I’ve been seeing Saturn and Jupiter coming closer to each other in the sky lately. Jupiter passes by Saturn every 19.6 years, and it’s called a great conjunction. But I just learned that on December 21st they’ll look closer than they have since March 1226! They’ll be just 0.1 degrees apart: 6.1 arcminutes, to be precise. That’s less than a fifth of the Moon’s apparent width.
Here’s the expected view from New York on December 16th, 45 minutes after sunset, when there will also be a crescent Moon:
Jupiter and Saturn were even closer on July 17, 1623—just 5.2 arcminutes apart—but the glare from the the Sun made them invisible from Earth. There will be another close great conjunction on March 15, 2080. Jupiter and Saturn will be just 6.0 arcminutes apart then! If you’re young, maybe you can see that one. Not me.
On February 16, 7541, Jupiter will actually pass in front of part of Saturn! This called a transit.

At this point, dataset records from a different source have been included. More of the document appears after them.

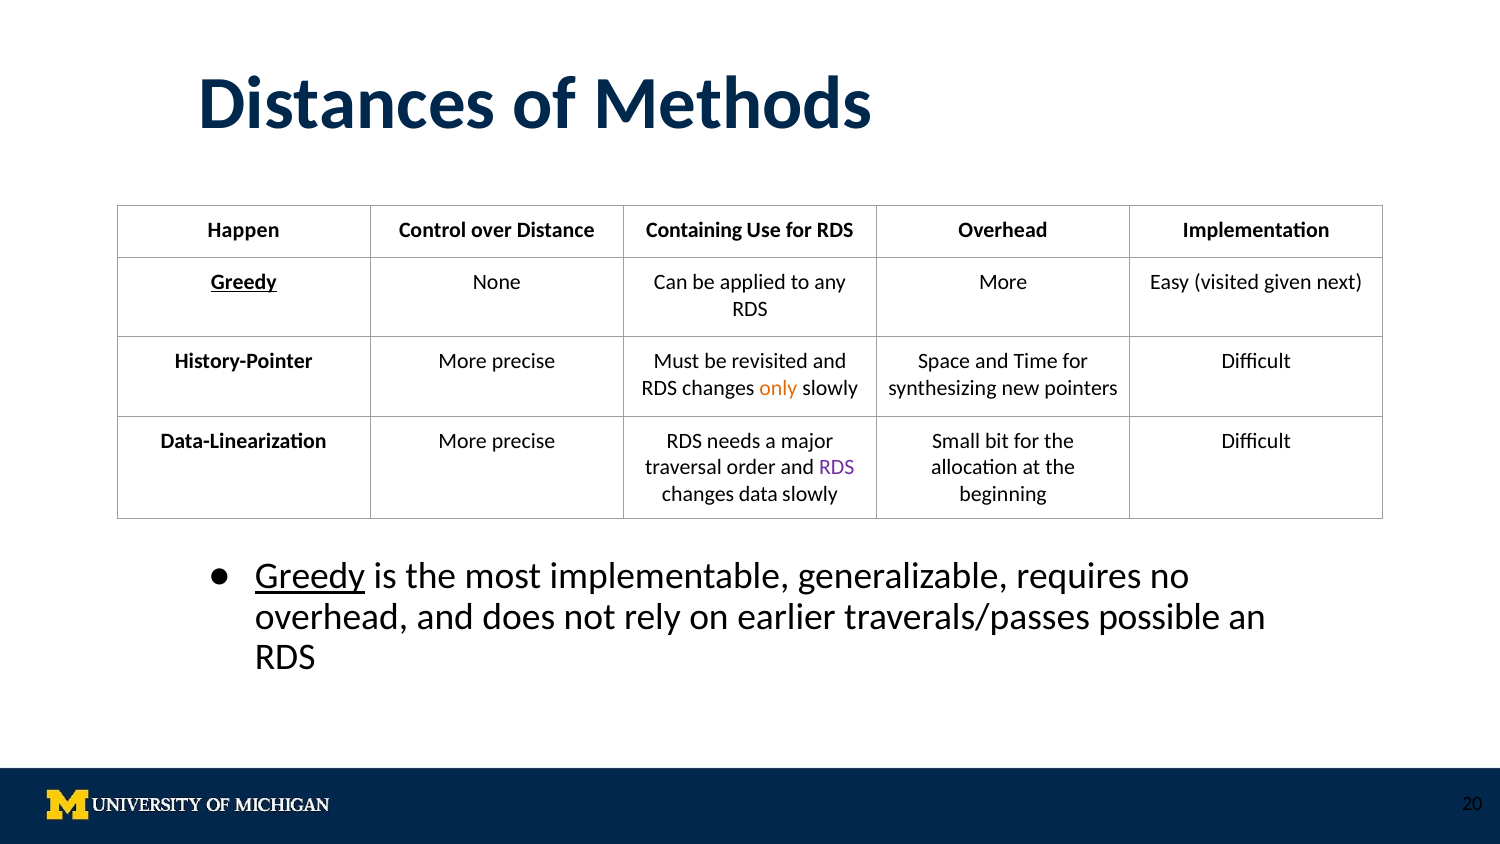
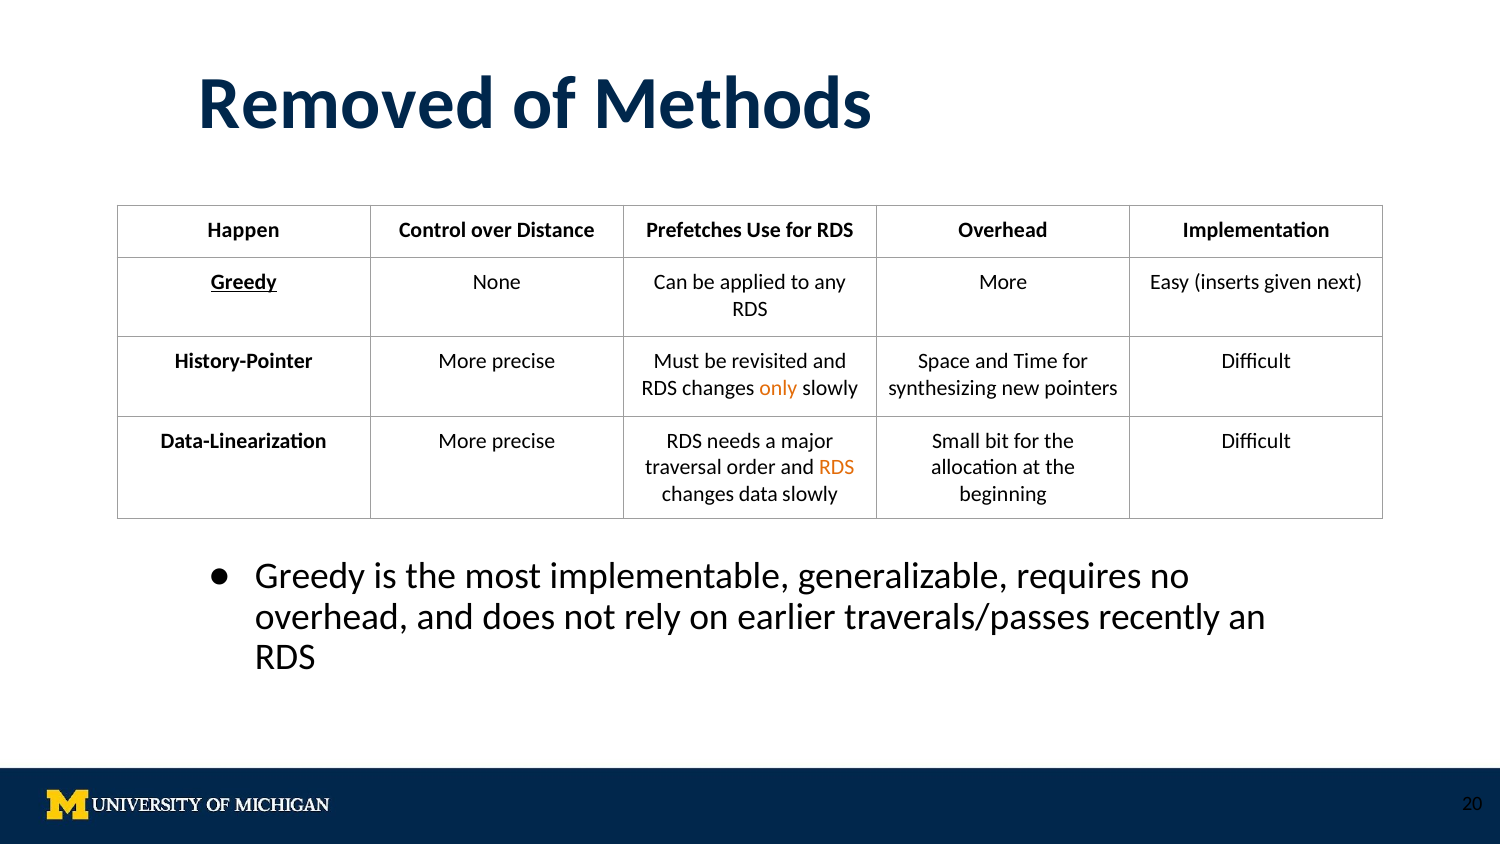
Distances: Distances -> Removed
Containing: Containing -> Prefetches
visited: visited -> inserts
RDS at (837, 468) colour: purple -> orange
Greedy at (310, 576) underline: present -> none
possible: possible -> recently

But if you can wait that long, you might as well wait for June 17, 7541, when Jupiter will completely block the view of Saturn. This is called an occultation.
So yes, Jupiter passes by Saturn more than once that year! In fact it’ll do it three times: this is called a triple conjunction. Because the Earth moves around the Sun much faster than Jupiter or Saturn, these planets sometimes seem to move backwards in the sky, and thanks to this, there are some great conjunctions where Jupiter and Saturn come close to each other in the sky three times in rapid succession, like in 1682–1683:
I got this picture from here:
• Patrick Hartigan, Jupiter-Saturn conjunction series from 0 CE to 3000 CE.
You can have a lot of fun reading this. Since Jupiter and Saturn are in a 5:2 orbital resonance—that is, Jupiter orbits the Sun 5 times in the time it takes Saturn to go around twice—the great conjunctions are not random. Instead, they follow interesting patterns!
Puzzle. Why are triple conjunctions more common than double conjunctions?